Michigan governor Jennifer Granholm once said "our higher education system is the jet fuel that propels our economy." Of course, if that’s the case, perhaps we should lay off the accelerator, put on the brakes, and focus on the driver instead of the fuel, because Michigan’s economy has been going in the wrong direction during her term in office—fast. The state’s unemployment rate has been hovering around 15 percent lately, and would be much higher if residents seeking work weren’t putting the pedal to the metal to flee for saner, more prosperous pastures.

Still, citing higher education as the driving force for economic development has become a mantra for college administrators and researchers seeking more funding from state and federal governments. And in a way they’re right—higher education drives their own personal economies. The more money that goes to higher education, the more they make. But the U.S. economy is much more complex than they suggest. It is driven not by any single factor but by the interplay among innovation, natural resources, government policies, growing economies of scale, human capital, and mankind’s innate and incessant desire for more of everything.

8. Natural aptitude doesn’t matter.

If only we were all rocket scientists (figuratively, not literally). But we all know that’s not the case. And when some student bites off more than he can digest, nobody wants to be the bad guy and say, “sorry kid, you just ain’t got it.” But a lot of times, the kid just ain’t got it.

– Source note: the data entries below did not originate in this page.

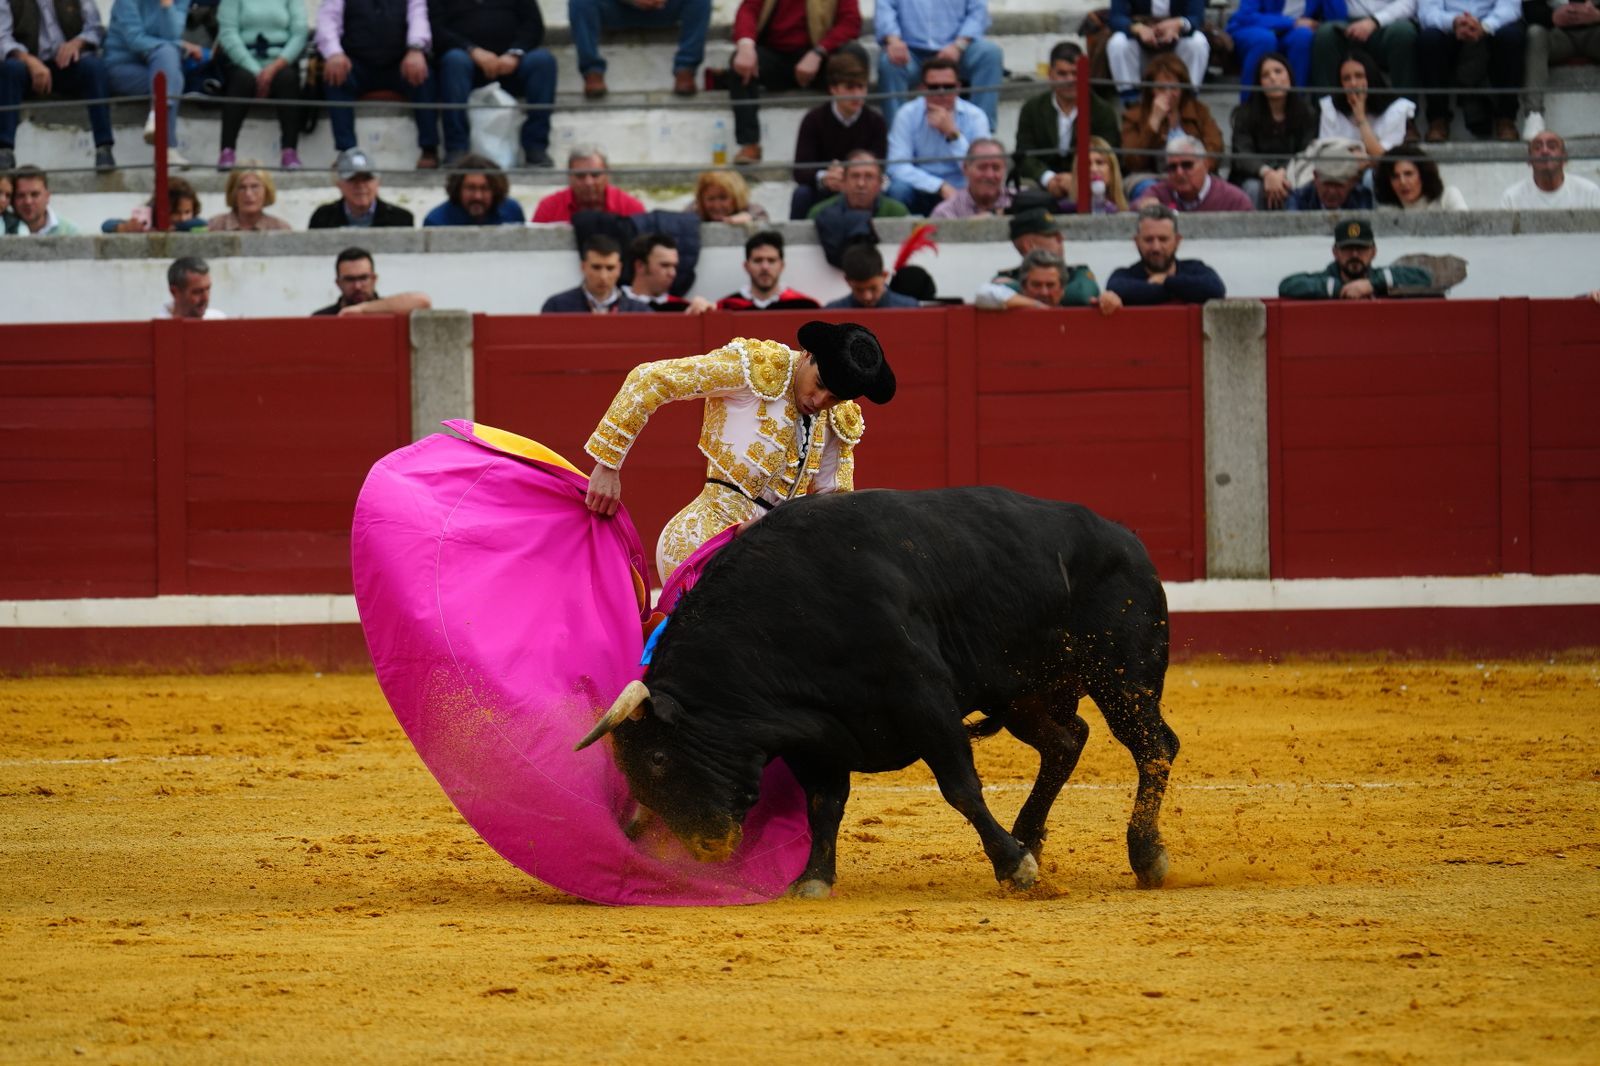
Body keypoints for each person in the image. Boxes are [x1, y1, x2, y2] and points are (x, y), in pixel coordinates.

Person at [583, 320, 896, 581]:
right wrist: (608, 463)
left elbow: (837, 501)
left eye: (835, 398)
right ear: (807, 355)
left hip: (774, 547)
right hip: (706, 534)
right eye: (820, 383)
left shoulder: (838, 418)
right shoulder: (756, 368)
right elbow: (650, 379)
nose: (820, 401)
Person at [727, 0, 868, 165]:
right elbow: (748, 10)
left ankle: (854, 142)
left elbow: (850, 22)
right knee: (740, 63)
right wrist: (746, 45)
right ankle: (749, 144)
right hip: (776, 57)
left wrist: (819, 52)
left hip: (820, 58)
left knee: (855, 55)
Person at [431, 0, 558, 168]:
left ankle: (536, 148)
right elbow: (436, 30)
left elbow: (533, 25)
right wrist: (471, 50)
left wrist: (515, 53)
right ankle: (457, 149)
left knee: (543, 61)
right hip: (466, 68)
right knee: (454, 60)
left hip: (511, 66)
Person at [316, 0, 438, 167]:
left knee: (423, 74)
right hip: (356, 64)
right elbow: (327, 20)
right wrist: (334, 53)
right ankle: (347, 153)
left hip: (399, 64)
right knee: (335, 77)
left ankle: (429, 149)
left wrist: (415, 49)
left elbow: (418, 19)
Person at [0, 0, 115, 171]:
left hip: (66, 65)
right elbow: (2, 37)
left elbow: (95, 28)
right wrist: (28, 60)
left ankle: (104, 148)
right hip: (27, 66)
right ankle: (4, 151)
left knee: (94, 67)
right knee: (10, 69)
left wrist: (77, 43)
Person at [1014, 41, 1122, 203]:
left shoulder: (1102, 111)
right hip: (1044, 182)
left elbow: (1108, 155)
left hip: (1091, 179)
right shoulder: (1032, 109)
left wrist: (1077, 179)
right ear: (1050, 74)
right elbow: (1024, 155)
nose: (1070, 79)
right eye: (1062, 74)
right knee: (1025, 191)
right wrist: (1048, 179)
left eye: (1075, 73)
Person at [885, 56, 991, 215]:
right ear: (922, 89)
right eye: (934, 87)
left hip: (963, 189)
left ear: (958, 87)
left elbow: (981, 167)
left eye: (948, 87)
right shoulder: (907, 114)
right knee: (898, 190)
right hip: (921, 187)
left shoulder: (976, 116)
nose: (941, 93)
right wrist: (939, 186)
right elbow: (897, 166)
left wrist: (953, 135)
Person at [789, 50, 888, 219]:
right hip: (827, 188)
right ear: (833, 89)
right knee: (802, 194)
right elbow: (801, 169)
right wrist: (825, 177)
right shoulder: (814, 119)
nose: (857, 94)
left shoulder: (875, 121)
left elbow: (880, 165)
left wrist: (851, 178)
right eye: (850, 87)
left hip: (863, 186)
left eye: (861, 87)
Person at [876, 0, 1005, 129]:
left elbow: (978, 13)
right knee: (889, 63)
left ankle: (982, 133)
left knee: (990, 54)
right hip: (912, 52)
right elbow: (885, 9)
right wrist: (893, 41)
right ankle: (897, 133)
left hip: (958, 49)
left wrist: (958, 45)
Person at [215, 0, 307, 171]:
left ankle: (289, 151)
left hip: (280, 62)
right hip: (244, 61)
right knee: (241, 80)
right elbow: (228, 33)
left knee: (288, 79)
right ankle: (227, 150)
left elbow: (300, 33)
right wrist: (257, 72)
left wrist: (274, 68)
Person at [1418, 0, 1525, 142]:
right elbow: (1427, 12)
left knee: (1511, 38)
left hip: (1491, 26)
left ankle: (1506, 119)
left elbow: (1510, 8)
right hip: (1450, 28)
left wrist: (1484, 26)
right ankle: (1438, 120)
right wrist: (1454, 22)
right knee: (1429, 40)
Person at [103, 0, 195, 166]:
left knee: (170, 73)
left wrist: (167, 6)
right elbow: (135, 39)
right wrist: (177, 45)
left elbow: (173, 33)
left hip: (159, 68)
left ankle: (156, 118)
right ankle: (168, 147)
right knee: (172, 71)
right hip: (122, 67)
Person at [1228, 51, 1317, 209]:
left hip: (1293, 173)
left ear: (1289, 76)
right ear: (1259, 84)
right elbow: (1242, 154)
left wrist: (1281, 173)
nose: (1273, 78)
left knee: (1296, 186)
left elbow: (1307, 151)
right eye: (1265, 75)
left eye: (1278, 71)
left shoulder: (1307, 113)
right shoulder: (1245, 114)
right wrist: (1267, 173)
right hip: (1255, 175)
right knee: (1253, 188)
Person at [569, 0, 710, 98]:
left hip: (662, 7)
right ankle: (592, 71)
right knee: (580, 2)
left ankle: (685, 69)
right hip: (616, 9)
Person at [1118, 53, 1224, 179]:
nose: (1168, 93)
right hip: (1150, 177)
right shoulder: (1133, 116)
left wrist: (1197, 170)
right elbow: (1133, 162)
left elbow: (1215, 147)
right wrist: (1154, 121)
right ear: (1151, 89)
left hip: (1196, 174)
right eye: (1161, 88)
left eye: (1174, 87)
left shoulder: (1199, 111)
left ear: (1183, 88)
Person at [1279, 218, 1436, 298]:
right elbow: (1287, 285)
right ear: (1335, 252)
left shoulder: (1381, 278)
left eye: (1361, 249)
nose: (1354, 255)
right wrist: (1339, 289)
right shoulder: (1325, 279)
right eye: (1347, 249)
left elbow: (1426, 277)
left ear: (1373, 252)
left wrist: (1372, 284)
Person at [1105, 203, 1226, 305]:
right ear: (1136, 242)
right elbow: (1117, 289)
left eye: (1163, 239)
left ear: (1177, 241)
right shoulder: (1123, 276)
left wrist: (1166, 280)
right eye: (1148, 240)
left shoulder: (1197, 269)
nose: (1156, 247)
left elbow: (1215, 289)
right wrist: (1179, 288)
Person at [1310, 0, 1422, 103]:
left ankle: (1407, 115)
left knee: (1403, 34)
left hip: (1388, 22)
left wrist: (1375, 21)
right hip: (1345, 21)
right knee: (1325, 35)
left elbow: (1409, 3)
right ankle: (1325, 112)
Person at [1227, 0, 1344, 94]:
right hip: (1255, 28)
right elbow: (1246, 16)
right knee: (1264, 40)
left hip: (1291, 33)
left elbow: (1337, 17)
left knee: (1303, 37)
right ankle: (1249, 110)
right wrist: (1291, 22)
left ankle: (1296, 106)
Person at [1104, 0, 1211, 102]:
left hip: (1177, 39)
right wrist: (1138, 29)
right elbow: (1116, 17)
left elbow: (1197, 17)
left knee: (1198, 42)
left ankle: (1188, 98)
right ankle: (1131, 100)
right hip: (1140, 40)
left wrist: (1179, 24)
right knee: (1118, 43)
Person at [1523, 1, 1600, 141]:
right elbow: (1528, 9)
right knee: (1535, 33)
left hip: (1596, 32)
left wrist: (1597, 15)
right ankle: (1533, 113)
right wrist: (1552, 16)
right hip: (1558, 34)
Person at [1318, 53, 1416, 158]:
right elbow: (1326, 157)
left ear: (1371, 77)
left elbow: (1383, 159)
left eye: (1359, 76)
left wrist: (1361, 118)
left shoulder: (1396, 109)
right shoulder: (1330, 108)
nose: (1353, 83)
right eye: (1346, 78)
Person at [975, 245, 1109, 312]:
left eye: (1050, 285)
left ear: (1062, 289)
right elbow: (983, 293)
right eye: (1036, 284)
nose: (1044, 292)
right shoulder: (1013, 308)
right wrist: (1036, 305)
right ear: (1023, 287)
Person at [531, 146, 646, 223]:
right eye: (580, 176)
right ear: (569, 177)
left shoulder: (630, 207)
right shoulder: (549, 208)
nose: (588, 182)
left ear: (607, 174)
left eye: (595, 175)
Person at [541, 234, 652, 314]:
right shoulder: (557, 307)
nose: (603, 276)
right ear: (583, 267)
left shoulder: (639, 311)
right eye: (596, 267)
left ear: (619, 269)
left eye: (610, 268)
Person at [1142, 134, 1255, 211]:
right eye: (1172, 167)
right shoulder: (1157, 195)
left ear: (1205, 164)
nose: (1179, 172)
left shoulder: (1234, 200)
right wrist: (1143, 206)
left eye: (1187, 165)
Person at [308, 148, 416, 228]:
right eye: (352, 179)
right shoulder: (322, 218)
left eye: (367, 178)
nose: (360, 185)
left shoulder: (401, 220)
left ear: (378, 182)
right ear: (339, 184)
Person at [716, 230, 821, 310]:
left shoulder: (804, 306)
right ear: (746, 266)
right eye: (758, 260)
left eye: (771, 261)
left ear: (782, 266)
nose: (765, 267)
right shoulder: (727, 306)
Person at [311, 247, 433, 315]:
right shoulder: (322, 317)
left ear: (374, 279)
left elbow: (423, 301)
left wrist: (362, 309)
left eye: (363, 278)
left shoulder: (390, 308)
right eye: (350, 279)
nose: (357, 286)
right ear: (338, 283)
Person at [1499, 128, 1600, 207]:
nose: (1545, 151)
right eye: (1537, 148)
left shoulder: (1589, 193)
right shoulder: (1511, 198)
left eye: (1552, 146)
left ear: (1564, 158)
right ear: (1529, 160)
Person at [422, 153, 527, 225]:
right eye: (470, 188)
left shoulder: (512, 212)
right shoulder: (436, 221)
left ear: (495, 190)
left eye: (485, 188)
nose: (478, 196)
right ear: (458, 189)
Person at [623, 232, 715, 313]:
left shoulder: (684, 309)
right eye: (665, 265)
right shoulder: (614, 304)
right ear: (640, 266)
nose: (672, 273)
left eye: (674, 266)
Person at [807, 149, 911, 218]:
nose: (861, 184)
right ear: (843, 182)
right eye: (855, 176)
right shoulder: (819, 214)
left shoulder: (897, 213)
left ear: (880, 183)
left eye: (869, 176)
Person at [929, 137, 1011, 218]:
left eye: (996, 168)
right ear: (965, 169)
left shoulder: (1018, 201)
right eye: (982, 167)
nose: (989, 175)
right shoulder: (945, 213)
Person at [1285, 139, 1376, 210]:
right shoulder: (1298, 199)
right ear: (1315, 177)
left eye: (1338, 185)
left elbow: (1359, 230)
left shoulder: (1362, 197)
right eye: (1327, 184)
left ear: (1352, 181)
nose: (1332, 192)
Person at [827, 241, 922, 308]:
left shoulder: (909, 308)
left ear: (885, 276)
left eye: (873, 288)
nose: (867, 297)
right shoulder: (831, 312)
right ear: (847, 281)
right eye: (859, 290)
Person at [1374, 142, 1468, 209]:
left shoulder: (1448, 196)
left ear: (1423, 175)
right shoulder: (1387, 210)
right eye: (1395, 176)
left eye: (1408, 174)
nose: (1402, 182)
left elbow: (1467, 231)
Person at [102, 177, 207, 232]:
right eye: (176, 212)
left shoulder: (193, 224)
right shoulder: (149, 221)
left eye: (187, 212)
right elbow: (106, 225)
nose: (183, 218)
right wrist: (123, 227)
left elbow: (202, 222)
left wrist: (175, 227)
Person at [207, 166, 291, 231]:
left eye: (255, 187)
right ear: (233, 192)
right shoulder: (214, 227)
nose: (248, 194)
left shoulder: (280, 229)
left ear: (267, 191)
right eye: (242, 187)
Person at [5, 164, 74, 234]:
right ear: (12, 200)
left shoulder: (68, 232)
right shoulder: (3, 230)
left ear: (47, 197)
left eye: (34, 194)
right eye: (21, 195)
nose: (28, 201)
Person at [1067, 137, 1130, 213]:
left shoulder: (1127, 211)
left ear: (1112, 170)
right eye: (1087, 164)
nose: (1093, 169)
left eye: (1099, 162)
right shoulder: (1065, 209)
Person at [692, 168, 768, 223]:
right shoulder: (694, 211)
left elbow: (762, 217)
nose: (717, 205)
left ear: (736, 197)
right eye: (711, 199)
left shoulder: (752, 210)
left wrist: (750, 219)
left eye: (723, 198)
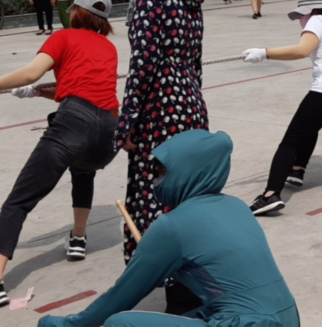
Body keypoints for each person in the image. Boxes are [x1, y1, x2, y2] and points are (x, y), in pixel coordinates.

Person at [0, 0, 119, 308]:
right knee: (83, 171)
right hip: (109, 132)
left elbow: (31, 72)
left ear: (76, 12)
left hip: (74, 125)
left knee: (18, 202)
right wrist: (38, 92)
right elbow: (84, 89)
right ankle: (79, 238)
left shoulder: (64, 36)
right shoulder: (108, 47)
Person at [37, 130, 299, 327]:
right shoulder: (237, 206)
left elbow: (120, 297)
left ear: (188, 172)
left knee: (120, 323)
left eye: (163, 172)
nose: (156, 180)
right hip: (287, 317)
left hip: (247, 323)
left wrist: (66, 324)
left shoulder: (173, 225)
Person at [113, 0, 209, 315]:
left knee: (157, 198)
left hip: (160, 107)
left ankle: (180, 302)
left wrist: (127, 122)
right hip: (190, 103)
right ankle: (193, 290)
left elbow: (144, 60)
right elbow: (196, 59)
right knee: (186, 197)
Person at [241, 0, 322, 215]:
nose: (301, 20)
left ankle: (270, 195)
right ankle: (297, 169)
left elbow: (302, 50)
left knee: (289, 143)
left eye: (301, 15)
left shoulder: (317, 19)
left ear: (314, 10)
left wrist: (265, 53)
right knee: (310, 125)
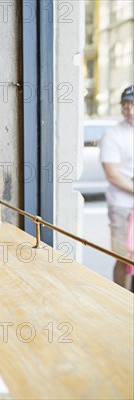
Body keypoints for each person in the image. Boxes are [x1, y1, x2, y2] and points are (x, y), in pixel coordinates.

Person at [100, 84, 134, 290]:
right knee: (123, 256)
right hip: (122, 206)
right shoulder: (113, 134)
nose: (128, 110)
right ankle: (120, 297)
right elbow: (112, 174)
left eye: (132, 104)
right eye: (124, 105)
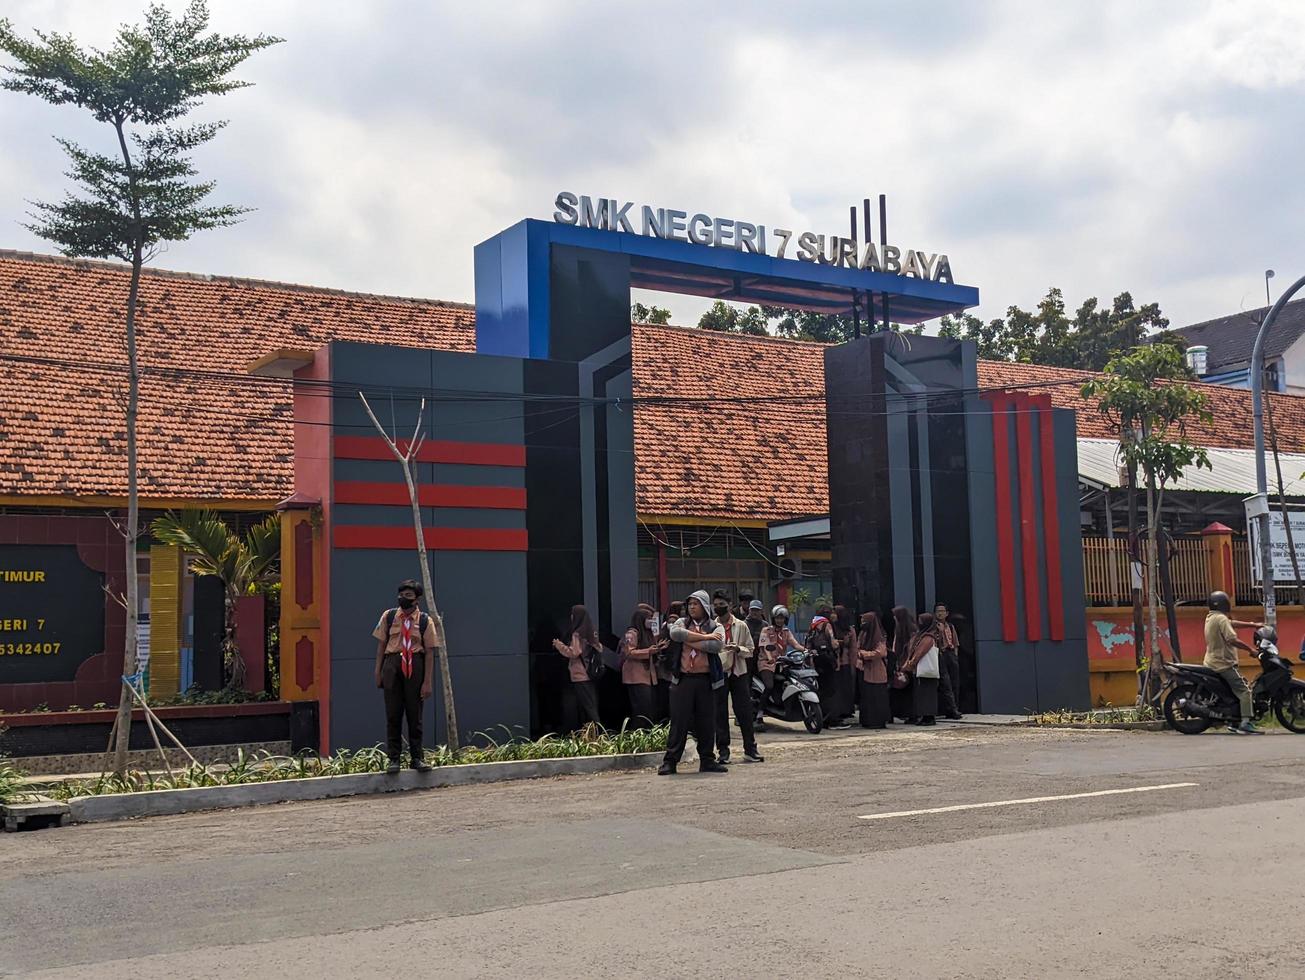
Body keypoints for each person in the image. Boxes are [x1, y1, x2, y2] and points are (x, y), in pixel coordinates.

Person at [372, 579, 442, 774]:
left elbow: (429, 653)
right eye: (401, 595)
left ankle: (417, 758)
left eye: (408, 596)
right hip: (392, 664)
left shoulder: (425, 621)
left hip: (415, 665)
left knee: (414, 714)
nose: (403, 598)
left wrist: (427, 682)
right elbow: (380, 646)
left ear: (417, 599)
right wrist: (378, 672)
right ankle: (393, 759)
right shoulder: (389, 616)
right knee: (393, 714)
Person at [659, 590, 728, 775]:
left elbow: (716, 646)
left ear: (705, 606)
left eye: (695, 604)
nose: (691, 607)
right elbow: (675, 633)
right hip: (683, 679)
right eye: (689, 604)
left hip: (706, 680)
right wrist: (704, 637)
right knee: (679, 721)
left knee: (706, 722)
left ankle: (707, 760)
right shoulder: (682, 622)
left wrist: (689, 640)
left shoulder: (716, 626)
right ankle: (670, 761)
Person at [713, 593, 763, 764]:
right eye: (716, 604)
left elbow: (751, 649)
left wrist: (738, 649)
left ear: (729, 604)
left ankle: (750, 749)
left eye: (722, 603)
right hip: (720, 673)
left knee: (744, 712)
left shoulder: (741, 626)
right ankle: (723, 751)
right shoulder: (712, 626)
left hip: (739, 672)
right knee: (720, 712)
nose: (718, 607)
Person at [1204, 590, 1262, 734]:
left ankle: (1233, 721)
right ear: (1225, 604)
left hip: (1211, 662)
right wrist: (1251, 650)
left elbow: (1231, 623)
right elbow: (1232, 639)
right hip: (1224, 664)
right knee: (1245, 690)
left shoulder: (1212, 617)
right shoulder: (1221, 619)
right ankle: (1245, 723)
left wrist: (1253, 625)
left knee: (1231, 693)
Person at [552, 605, 604, 730]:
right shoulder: (591, 632)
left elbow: (574, 652)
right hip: (590, 673)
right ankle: (592, 734)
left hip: (580, 675)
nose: (570, 617)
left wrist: (559, 646)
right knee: (590, 705)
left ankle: (599, 734)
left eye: (572, 614)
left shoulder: (577, 634)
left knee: (588, 708)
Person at [756, 605, 804, 730]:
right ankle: (760, 713)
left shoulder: (786, 632)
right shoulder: (766, 630)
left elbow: (795, 644)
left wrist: (806, 650)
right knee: (769, 686)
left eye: (782, 618)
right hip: (766, 663)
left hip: (781, 663)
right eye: (777, 618)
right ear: (773, 618)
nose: (780, 620)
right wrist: (769, 657)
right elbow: (765, 646)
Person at [620, 603, 659, 728]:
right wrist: (649, 651)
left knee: (648, 706)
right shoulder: (631, 634)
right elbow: (629, 652)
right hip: (635, 676)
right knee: (641, 708)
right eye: (648, 618)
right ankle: (638, 732)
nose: (651, 621)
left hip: (647, 675)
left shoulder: (648, 633)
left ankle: (646, 731)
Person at [807, 614, 848, 729]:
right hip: (827, 661)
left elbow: (808, 645)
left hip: (817, 661)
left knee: (822, 690)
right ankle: (832, 720)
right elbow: (833, 643)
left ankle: (822, 717)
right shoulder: (826, 625)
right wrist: (841, 643)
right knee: (832, 690)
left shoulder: (813, 625)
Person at [901, 611, 940, 725]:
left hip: (925, 671)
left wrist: (910, 664)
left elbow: (919, 653)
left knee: (927, 695)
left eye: (921, 621)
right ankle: (924, 716)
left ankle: (929, 717)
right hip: (920, 670)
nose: (919, 623)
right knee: (922, 694)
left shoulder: (928, 637)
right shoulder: (920, 635)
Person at [856, 610, 890, 728]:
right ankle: (867, 720)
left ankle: (878, 721)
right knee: (867, 696)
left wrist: (864, 654)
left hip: (876, 670)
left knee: (877, 696)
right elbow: (857, 647)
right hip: (864, 669)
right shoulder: (863, 634)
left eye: (864, 621)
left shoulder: (878, 636)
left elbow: (880, 652)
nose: (862, 623)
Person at [653, 600, 683, 723]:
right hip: (664, 672)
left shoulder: (682, 630)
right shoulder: (664, 632)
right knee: (664, 698)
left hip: (676, 670)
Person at [934, 602, 964, 720]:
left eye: (942, 611)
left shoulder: (950, 626)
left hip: (951, 654)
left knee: (955, 682)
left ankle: (954, 708)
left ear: (947, 613)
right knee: (945, 683)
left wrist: (955, 656)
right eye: (938, 611)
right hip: (941, 654)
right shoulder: (933, 627)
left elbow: (955, 643)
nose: (940, 613)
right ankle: (950, 709)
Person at [831, 604, 859, 727]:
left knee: (846, 687)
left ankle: (846, 710)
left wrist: (855, 663)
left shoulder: (850, 629)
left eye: (835, 613)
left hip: (846, 661)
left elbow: (853, 647)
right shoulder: (830, 628)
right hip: (834, 662)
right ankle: (838, 711)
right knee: (837, 688)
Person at [890, 606, 918, 724]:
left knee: (908, 690)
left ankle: (911, 714)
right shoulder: (900, 629)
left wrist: (906, 663)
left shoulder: (911, 630)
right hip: (902, 663)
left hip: (907, 664)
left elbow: (911, 649)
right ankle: (905, 714)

Some kids are going to be below average, Lake Wobegon notwithstanding. Albert Einstein wasn’t just some average Joe who studied real hard and got lucky—he was born with some extra gears between the ears. On the other hand, the only Theory of Relativity Forrest Gump is ever going to discover will deal with family reunions—no matter how many classes Forrest takes or how much tutoring he gets.

One recent trend that illustrates the dismissal of natural aptitude is the fact that a number of schools are dropping or de-emphasizing standardized testing for admission. This eliminates the best single measure of aptitude currently in use for admissions, and also prevents any sensible comparison of grades from different high schools. Which intentionally tends to make college admissions more arbitrary and less objective.

9. Morality is relative.

Life is a gas if you don’t hold to objective standards of truth and morality. That way you can find justification for anything you want to do, even if it makes other people just a bit squeamish. And your side can always be right, and the other side can always be wrong. Moral relativity is also the first cousin to situational ethics—a real handy set of beliefs should you have a tough time with temptation.

But there a few problems with relativity. It lends itself equally well to tyranny and anarchy, conditions most of us would rather avoid.

Not to mention that the finest minds (and perhaps the purest souls) have generally found ways to define morality based on solid unchanging foundations (Natural Law, for instance). And that moral systems worldwide are surprisingly and consistently universal (Golden Rule, anyone?)

10. All cultures are equally good.

Forgive me for being a buzzkill here, but perhaps cultures that promote liberty, enable near-universal prosperity, and voluntarily devote enormous sums of money to charity at home and abroad are just a wee bit better than cultures that seem to concentrate mainly on cutting off each others’ heads (and the heads of infidels).